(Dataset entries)
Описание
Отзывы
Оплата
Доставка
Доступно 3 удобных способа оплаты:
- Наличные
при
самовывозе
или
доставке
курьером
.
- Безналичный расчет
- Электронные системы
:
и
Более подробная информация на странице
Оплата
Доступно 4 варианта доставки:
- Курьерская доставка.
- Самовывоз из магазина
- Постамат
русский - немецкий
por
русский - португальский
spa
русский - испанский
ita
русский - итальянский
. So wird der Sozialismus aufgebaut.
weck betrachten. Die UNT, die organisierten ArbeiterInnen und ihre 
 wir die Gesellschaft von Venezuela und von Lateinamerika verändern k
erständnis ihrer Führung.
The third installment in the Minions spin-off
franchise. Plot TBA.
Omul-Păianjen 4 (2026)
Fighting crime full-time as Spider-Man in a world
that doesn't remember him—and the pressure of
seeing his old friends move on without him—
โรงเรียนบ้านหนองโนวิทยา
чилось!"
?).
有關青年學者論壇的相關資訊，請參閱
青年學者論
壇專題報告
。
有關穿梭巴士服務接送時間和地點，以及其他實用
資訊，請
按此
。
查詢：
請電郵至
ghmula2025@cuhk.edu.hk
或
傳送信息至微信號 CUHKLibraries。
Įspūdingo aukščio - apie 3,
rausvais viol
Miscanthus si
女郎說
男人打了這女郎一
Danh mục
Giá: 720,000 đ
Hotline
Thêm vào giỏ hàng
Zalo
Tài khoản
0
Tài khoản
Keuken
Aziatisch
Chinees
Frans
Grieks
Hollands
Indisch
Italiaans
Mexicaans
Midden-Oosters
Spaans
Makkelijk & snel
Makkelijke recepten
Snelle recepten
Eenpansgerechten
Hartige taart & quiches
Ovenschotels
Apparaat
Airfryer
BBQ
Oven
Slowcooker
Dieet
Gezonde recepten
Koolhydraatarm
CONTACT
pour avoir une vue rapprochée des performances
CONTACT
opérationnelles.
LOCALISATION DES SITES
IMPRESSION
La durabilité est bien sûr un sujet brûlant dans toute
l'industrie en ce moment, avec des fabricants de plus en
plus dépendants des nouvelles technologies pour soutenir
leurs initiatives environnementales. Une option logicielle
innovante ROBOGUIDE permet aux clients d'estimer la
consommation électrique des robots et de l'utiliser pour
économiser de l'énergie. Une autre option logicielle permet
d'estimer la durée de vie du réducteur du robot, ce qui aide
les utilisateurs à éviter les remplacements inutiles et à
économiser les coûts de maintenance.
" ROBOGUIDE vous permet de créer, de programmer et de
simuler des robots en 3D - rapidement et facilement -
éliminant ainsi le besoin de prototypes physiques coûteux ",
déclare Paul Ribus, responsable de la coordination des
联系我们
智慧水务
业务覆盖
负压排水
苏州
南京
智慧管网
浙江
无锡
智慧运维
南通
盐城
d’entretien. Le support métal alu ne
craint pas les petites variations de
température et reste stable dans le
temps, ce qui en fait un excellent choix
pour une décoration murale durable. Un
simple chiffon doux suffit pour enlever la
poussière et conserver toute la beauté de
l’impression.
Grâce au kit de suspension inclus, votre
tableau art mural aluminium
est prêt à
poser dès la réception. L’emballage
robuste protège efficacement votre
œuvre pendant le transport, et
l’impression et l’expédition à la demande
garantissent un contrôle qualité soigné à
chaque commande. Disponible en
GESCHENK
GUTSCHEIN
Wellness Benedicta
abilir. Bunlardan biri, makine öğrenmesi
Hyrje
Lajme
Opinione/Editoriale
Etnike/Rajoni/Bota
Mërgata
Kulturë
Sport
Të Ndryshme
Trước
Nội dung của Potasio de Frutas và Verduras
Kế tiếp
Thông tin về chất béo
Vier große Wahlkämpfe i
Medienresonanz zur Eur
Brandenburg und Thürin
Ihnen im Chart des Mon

» Task instructions
Copy every line of all the records above word for word, changing nothing.

» Finished exercise
Описание
Отзывы
Оплата
Доставка
Доступно 3 удобных способа оплаты:
- Наличные
при
самовывозе
или
доставке
курьером
.
- Безналичный расчет
- Электронные системы
:
и
Более подробная информация на странице
Оплата
Доступно 4 варианта доставки:
- Курьерская доставка.
- Самовывоз из магазина
- Постамат
русский - немецкий
por
русский - португальский
spa
русский - испанский
ita
русский - итальянский
. So wird der Sozialismus aufgebaut.
weck betrachten. Die UNT, die organisierten ArbeiterInnen und ihre 
 wir die Gesellschaft von Venezuela und von Lateinamerika verändern k
erständnis ihrer Führung.
The third installment in the Minions spin-off
franchise. Plot TBA.
Omul-Păianjen 4 (2026)
Fighting crime full-time as Spider-Man in a world
that doesn't remember him—and the pressure of
seeing his old friends move on without him—
โรงเรียนบ้านหนองโนวิทยา
чилось!"
?).
有關青年學者論壇的相關資訊，請參閱
青年學者論
壇專題報告
。
有關穿梭巴士服務接送時間和地點，以及其他實用
資訊，請
按此
。
查詢：
請電郵至
ghmula2025@cuhk.edu.hk
或
傳送信息至微信號 CUHKLibraries。
Įspūdingo aukščio - apie 3,
rausvais viol
Miscanthus si
女郎說
男人打了這女郎一
Danh mục
Giá: 720,000 đ
Hotline
Thêm vào giỏ hàng
Zalo
Tài khoản
0
Tài khoản
Keuken
Aziatisch
Chinees
Frans
Grieks
Hollands
Indisch
Italiaans
Mexicaans
Midden-Oosters
Spaans
Makkelijk & snel
Makkelijke recepten
Snelle recepten
Eenpansgerechten
Hartige taart & quiches
Ovenschotels
Apparaat
Airfryer
BBQ
Oven
Slowcooker
Dieet
Gezonde recepten
Koolhydraatarm
CONTACT
pour avoir une vue rapprochée des performances
CONTACT
opérationnelles.
LOCALISATION DES SITES
IMPRESSION
La durabilité est bien sûr un sujet brûlant dans toute
l'industrie en ce moment, avec des fabricants de plus en
plus dépendants des nouvelles technologies pour soutenir
leurs initiatives environnementales. Une option logicielle
innovante ROBOGUIDE permet aux clients d'estimer la
consommation électrique des robots et de l'utiliser pour
économiser de l'énergie. Une autre option logicielle permet
d'estimer la durée de vie du réducteur du robot, ce qui aide
les utilisateurs à éviter les remplacements inutiles et à
économiser les coûts de maintenance.
" ROBOGUIDE vous permet de créer, de programmer et de
simuler des robots en 3D - rapidement et facilement -
éliminant ainsi le besoin de prototypes physiques coûteux ",
déclare Paul Ribus, responsable de la coordination des
联系我们
智慧水务
业务覆盖
负压排水
苏州
南京
智慧管网
浙江
无锡
智慧运维
南通
盐城
d’entretien. Le support métal alu ne
craint pas les petites variations de
température et reste stable dans le
temps, ce qui en fait un excellent choix
pour une décoration murale durable. Un
simple chiffon doux suffit pour enlever la
poussière et conserver toute la beauté de
l’impression.
Grâce au kit de suspension inclus, votre
tableau art mural aluminium
est prêt à
poser dès la réception. L’emballage
robuste protège efficacement votre
œuvre pendant le transport, et
l’impression et l’expédition à la demande
garantissent un contrôle qualité soigné à
chaque commande. Disponible en
GESCHENK
GUTSCHEIN
Wellness Benedicta
abilir. Bunlardan biri, makine öğrenmesi
Hyrje
Lajme
Opinione/Editoriale
Etnike/Rajoni/Bota
Mërgata
Kulturë
Sport
Të Ndryshme
Trước
Nội dung của Potasio de Frutas và Verduras
Kế tiếp
Thông tin về chất béo
Vier große Wahlkämpfe i
Medienresonanz zur Eur
Brandenburg und Thürin
Ihnen im Chart des Mon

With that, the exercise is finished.